A group of fishing boats at a dock in New Jersey

Fishermen from the U.S. state of New Jersey who oppose a federal regulation requiring them to pay for monitors to oversee their trips have asked the U.S. Supreme Court to take up their case.

The New Jersey herring fishermen say a federal law gives NOAA the ability to make them pay up to USD 700 (EUR 680) per day to cover the costs of the monitors – which they claim is often more than what captains and crew members can earn on their trips.

The fishermen are represented by Cause of Action Institute and former U.S. Solicitor General Paul Clement, who filed the petition before the Supreme Court on Thursday, 10 November. Clement and Cause of Action are hopeful the case can be used to get the Supreme Court to finally overturn the so-called “Chevron deference,” which is a legal principle that courts have used to allow Congress to pass lawmaking authority to regulatory agencies.

“It is the duty of the judiciary to step in when any branch of government has abused its power,” Clement said in a statement. “This case is about correcting one such abuse and reining in executive overreach that threatens the livelihoods of fishing families and the constitutional balance of power.”

The case is similar to one fought by New Hampshire fishermen more than five years ago, although that case was lost because the fishermen in the groundfish fishery filed the lawsuit when NOAA started collecting the fee in 2015 and not when the agency enacted the policy in 2010.

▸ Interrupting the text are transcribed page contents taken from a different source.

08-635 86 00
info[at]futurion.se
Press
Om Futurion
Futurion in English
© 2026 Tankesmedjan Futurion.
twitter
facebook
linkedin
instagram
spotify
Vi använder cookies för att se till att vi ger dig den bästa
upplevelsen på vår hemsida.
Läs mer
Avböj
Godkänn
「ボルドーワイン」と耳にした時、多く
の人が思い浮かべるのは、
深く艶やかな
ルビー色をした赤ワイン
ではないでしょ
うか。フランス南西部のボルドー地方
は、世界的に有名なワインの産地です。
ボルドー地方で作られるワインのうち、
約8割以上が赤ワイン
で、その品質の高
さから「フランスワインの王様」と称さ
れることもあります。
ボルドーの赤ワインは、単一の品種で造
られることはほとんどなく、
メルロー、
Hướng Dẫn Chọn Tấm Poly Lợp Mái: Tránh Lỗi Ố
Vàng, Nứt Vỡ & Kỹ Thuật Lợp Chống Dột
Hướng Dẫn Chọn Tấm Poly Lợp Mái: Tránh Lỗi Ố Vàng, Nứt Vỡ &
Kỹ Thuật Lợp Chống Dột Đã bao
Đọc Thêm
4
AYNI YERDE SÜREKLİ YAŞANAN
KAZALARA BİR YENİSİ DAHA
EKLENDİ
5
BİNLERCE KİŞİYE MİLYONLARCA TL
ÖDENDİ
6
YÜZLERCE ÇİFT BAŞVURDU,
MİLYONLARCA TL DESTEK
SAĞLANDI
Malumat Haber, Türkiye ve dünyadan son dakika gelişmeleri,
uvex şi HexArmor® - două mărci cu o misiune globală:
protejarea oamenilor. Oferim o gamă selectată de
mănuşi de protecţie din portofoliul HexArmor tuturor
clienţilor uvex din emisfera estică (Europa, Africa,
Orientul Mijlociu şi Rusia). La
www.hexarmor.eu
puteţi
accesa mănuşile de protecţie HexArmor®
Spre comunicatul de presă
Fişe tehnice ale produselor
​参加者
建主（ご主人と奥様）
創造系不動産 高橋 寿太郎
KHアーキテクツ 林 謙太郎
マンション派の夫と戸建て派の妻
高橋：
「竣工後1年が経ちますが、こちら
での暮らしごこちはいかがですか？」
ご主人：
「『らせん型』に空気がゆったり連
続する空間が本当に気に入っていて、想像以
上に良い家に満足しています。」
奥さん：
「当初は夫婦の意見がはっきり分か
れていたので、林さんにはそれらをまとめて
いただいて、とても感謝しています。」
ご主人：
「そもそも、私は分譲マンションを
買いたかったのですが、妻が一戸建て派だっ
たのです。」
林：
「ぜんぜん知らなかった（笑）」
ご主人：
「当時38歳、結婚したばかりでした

The herring fishermen filed their suit shortly after the New England Fishery Management Council mandated the boats accompany and pay for the monitors. U.S. District Judge Emmet G. Sullivan of the District of Columbia District ruled against the plaintiffs in June 2021, and the fishermen lost their appeal in the D.C. Federal Circuit Court of Appeals on a 2-1 decision rendered in August.

Besides overseeing compliance with regulations, at-sea monitors also collect scientific and economic data used in the management of the groundfish fishery. However, the fishermen say it’s not fair for them to foot the bill for those individuals.

“We are fighting for our livelihoods and a future that is being unfairly targeted by federal overreach,” Stefan Axelsson, a third-generation fisherman and captain of one of the vessels in the lawsuit, said. “These rules could force hardworking fishermen to surrender a significant part of their earnings.”